§ TÂCHES À FAIRE:
a) Dans le texte sur Monet et la cathédrale, qui a prêté un paravent au peintre ?
b) Reproduisez le texte sur Monet et la cathédrale entre « Est-ce Madame Perry » et « à sa cause ? », ces deux passages compris.

┌─ TEXTE FOURNI

Est-ce Madame Perry qui, par puritanisme, a transformé les robes en chapeaux ? Est-ce Monet, en lui racontant l’anecdote, qui a opéré le glissement, pour rendre l’histoire plus absurde et gagner son auditrice à sa cause ?
Dans une lettre à Alice du 2 avril, Monet raconte :
Le marchand de nouveautés chez qui je travaille m’a demandé tantôt de ne plus venir l’après-midi, que cela gênait les clientes qui venaient : je ne lui ai pas caché ma désolation, lui offrant mille, deux mille francs, ce qu’il voudrait, et il veut bien me tolérer encore quelques jours, mais je vois bien que cela le gêne. »
Pour Daniel Wildenstein, l’histoire peut s’analyser ainsi :
Les clientes chic de l’après-midi apprécient médiocrement la présence de cet homme barbu qui leur tourne le dos et dont le regard paraît osciller d’un mouvement régulier de pendule, entre la façade de la cathédrale et un chevalet sur lequel une toile, à chaque fois, reçoit quelques touches nouvelles. Un paravent obligeamment prêté par le collectionneur François Depeaux, qui fréquente assidûment le peintre, met fin à une tension du reste tardive et sans influence majeure sur la série des Cathédrales peintes chez le marchand de nouveautés.

└─
┌─ DONNÉES EXTRAITES

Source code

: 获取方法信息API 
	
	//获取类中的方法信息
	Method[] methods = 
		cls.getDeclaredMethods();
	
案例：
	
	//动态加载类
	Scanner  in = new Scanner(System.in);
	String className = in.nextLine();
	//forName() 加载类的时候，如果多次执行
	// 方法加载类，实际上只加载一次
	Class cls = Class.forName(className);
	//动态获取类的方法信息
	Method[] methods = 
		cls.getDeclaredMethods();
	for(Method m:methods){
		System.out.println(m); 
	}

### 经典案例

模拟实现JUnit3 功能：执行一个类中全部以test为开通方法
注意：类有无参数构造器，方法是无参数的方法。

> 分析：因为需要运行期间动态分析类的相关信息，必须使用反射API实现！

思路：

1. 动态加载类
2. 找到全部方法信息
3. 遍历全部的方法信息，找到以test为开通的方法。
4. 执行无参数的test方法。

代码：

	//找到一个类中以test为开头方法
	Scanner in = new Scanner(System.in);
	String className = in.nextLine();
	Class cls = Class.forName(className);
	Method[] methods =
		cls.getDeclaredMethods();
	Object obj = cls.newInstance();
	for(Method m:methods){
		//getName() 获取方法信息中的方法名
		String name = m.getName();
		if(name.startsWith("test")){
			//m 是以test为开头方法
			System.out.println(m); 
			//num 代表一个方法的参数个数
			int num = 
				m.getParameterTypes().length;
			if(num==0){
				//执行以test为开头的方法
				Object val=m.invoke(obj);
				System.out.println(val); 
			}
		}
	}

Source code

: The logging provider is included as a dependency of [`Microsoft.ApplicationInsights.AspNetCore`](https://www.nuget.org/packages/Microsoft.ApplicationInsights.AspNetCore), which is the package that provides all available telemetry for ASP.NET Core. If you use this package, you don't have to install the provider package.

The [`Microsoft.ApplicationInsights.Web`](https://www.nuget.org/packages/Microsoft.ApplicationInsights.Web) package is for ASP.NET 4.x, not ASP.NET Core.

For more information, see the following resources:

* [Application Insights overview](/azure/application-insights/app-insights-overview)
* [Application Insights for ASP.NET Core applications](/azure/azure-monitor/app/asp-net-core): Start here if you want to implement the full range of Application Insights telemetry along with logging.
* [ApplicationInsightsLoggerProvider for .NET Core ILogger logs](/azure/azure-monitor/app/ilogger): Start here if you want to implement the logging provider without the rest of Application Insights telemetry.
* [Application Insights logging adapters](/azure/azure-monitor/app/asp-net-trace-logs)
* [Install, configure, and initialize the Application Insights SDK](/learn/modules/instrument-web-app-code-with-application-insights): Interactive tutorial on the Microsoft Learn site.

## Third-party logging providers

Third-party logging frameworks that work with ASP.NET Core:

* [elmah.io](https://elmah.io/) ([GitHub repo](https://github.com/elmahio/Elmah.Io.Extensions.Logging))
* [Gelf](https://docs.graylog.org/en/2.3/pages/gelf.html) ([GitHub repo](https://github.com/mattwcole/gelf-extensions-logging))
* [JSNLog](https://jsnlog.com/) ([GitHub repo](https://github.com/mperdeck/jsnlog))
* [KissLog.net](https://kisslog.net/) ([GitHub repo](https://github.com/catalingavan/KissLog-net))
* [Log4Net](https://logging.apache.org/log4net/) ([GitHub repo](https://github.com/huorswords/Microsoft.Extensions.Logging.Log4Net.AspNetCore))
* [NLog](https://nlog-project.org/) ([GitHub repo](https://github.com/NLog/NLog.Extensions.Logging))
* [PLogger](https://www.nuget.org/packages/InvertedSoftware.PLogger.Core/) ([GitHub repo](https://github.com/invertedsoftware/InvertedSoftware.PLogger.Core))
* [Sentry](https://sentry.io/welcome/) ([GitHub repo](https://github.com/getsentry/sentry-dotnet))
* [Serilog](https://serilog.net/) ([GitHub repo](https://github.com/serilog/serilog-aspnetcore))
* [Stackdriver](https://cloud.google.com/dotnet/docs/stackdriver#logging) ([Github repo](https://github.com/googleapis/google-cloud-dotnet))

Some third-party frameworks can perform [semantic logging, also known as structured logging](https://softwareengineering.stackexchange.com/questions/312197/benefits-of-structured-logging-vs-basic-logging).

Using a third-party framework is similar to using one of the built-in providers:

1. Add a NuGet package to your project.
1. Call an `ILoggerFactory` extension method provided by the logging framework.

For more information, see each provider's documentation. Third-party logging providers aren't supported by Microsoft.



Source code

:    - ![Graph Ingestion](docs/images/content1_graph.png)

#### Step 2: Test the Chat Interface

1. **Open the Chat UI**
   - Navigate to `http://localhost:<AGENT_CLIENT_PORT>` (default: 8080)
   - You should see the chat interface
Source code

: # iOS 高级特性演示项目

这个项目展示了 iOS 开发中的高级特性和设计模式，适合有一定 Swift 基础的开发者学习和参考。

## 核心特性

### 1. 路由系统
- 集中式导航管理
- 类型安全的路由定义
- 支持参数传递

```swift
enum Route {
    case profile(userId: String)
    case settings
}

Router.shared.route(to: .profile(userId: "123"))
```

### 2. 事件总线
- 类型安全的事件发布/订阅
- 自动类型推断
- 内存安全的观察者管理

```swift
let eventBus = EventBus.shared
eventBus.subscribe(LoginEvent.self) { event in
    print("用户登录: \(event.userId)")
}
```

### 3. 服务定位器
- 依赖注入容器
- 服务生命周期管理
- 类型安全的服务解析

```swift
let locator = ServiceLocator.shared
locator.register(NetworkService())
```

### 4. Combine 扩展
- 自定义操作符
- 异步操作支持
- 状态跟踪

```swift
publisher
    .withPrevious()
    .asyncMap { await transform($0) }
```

└─

§ RÉPONSES PAR TÂCHE:
a) Le collectionneur François Depeaux.

b)
Est-ce Madame Perry qui, par puritanisme, a transformé les robes en chapeaux ? Est-ce Monet, en lui racontant l’anecdote, qui a opéré le glissement, pour rendre l’histoire plus absurde et gagner son auditrice à sa cause ?